Notorious Ga. Phone Call Used to Predicate Trump Case Was Illegally Recorded

'She learned, after the fact, that Florida where she was at the time is one of fifteen states that requires two-party consent for the taping of phone calls...'

(Dmytro “Henry” AleksandrovHeadline USA) The new book revealed that a widely misunderstood phone call, on which Fani Willis’s political prosecution rests, was illegally recorded, which means that the entire prosecution could crumble with defendants having a new avenue to challenge Democrats’ witch hunt.

The leftists wouldn’t even be able to claim that the authors of the book, Mike Isikoff and Daniel Klaidman, are politically conservative since it is not true, according to the Federalist. For example, Isikoff was an original Russia collusion hoaxer, with his articles being used to secure warrants for the FBI to spy on innocent Republican presidential campaign advisers such as Carter Page.
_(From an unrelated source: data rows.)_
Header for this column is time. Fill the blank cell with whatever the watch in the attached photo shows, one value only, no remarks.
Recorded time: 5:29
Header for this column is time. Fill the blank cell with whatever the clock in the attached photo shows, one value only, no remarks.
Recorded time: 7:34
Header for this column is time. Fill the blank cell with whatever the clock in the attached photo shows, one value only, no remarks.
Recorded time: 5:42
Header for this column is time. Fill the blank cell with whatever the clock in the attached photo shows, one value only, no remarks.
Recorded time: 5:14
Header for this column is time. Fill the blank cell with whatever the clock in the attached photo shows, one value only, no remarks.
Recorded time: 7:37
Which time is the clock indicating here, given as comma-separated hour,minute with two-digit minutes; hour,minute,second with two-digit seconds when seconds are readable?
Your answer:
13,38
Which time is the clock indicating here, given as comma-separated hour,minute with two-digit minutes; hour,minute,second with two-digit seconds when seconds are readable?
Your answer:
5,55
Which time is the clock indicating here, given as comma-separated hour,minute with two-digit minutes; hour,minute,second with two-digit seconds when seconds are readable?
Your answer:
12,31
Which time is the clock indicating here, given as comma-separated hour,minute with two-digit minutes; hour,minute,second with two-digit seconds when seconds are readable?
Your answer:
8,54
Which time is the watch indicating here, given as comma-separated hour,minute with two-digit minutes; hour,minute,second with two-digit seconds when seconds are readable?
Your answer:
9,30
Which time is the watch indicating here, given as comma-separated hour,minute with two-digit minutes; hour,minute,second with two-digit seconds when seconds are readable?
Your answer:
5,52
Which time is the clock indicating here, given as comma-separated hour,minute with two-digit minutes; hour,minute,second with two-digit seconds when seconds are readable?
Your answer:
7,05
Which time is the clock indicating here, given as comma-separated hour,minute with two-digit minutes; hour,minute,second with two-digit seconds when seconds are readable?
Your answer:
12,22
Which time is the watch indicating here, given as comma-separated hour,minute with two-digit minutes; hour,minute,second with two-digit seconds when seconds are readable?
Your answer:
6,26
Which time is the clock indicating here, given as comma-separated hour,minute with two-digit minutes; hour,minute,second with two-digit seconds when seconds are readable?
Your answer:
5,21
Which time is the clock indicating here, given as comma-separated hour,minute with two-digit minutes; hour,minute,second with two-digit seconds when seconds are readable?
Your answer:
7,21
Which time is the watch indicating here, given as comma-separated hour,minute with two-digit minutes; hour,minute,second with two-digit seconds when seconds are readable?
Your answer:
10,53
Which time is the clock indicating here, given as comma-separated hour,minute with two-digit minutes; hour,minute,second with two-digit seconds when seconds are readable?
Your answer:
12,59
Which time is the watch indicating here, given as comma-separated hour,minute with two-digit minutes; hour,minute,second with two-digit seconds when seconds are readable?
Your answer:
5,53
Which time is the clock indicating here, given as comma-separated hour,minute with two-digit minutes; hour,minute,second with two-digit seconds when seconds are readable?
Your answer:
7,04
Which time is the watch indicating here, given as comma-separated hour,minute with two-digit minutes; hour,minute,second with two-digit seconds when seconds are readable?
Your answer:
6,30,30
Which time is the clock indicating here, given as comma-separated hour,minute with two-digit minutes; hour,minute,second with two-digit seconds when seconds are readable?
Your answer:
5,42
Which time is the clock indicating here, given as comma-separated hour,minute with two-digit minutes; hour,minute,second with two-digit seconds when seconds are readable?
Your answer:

The authors revealed in the book that the person who recorded the phone call was neither in Fulton County nor Georgia. Jordan Fuchs, a political activist who serves as Georgia Secretary of State Brad Raffensperger’s chief of staff, was in the state of Florida, where it is illegal to record a call without all parties to the call consenting to the recording. Fuchs never asked for the consent to record.

Initially, Fuchs gave the Washington Post fabricated quotes that the leftist publication later had to retract about a phone call Donald Trump had with someone in the elections office. Even though she was not busted for her lie until March 2021, the embarrassment of being found out taught her the importance of recording phone calls, according to the authors.

One of those calls between Trump, Raffensperger and their associates that forms the basis of Willis’ investigation was recorded by Fuchs in early January 2021.

Fuchs ended the call by saying they should get off the phone and work to “preserve the relationship” between the two offices, according to the news source. However, instead of doing that, she immediately leaked the phone call to the Post, which published it hours later.

Even the authors of the book admitted that the recording of the call was a crime.

“Fuchs has never talked publicly about her taping of the phone call. She learned, after the fact, that Florida where she was at the time is one of fifteen states that requires two-party consent for the taping of phone calls,” they wrote.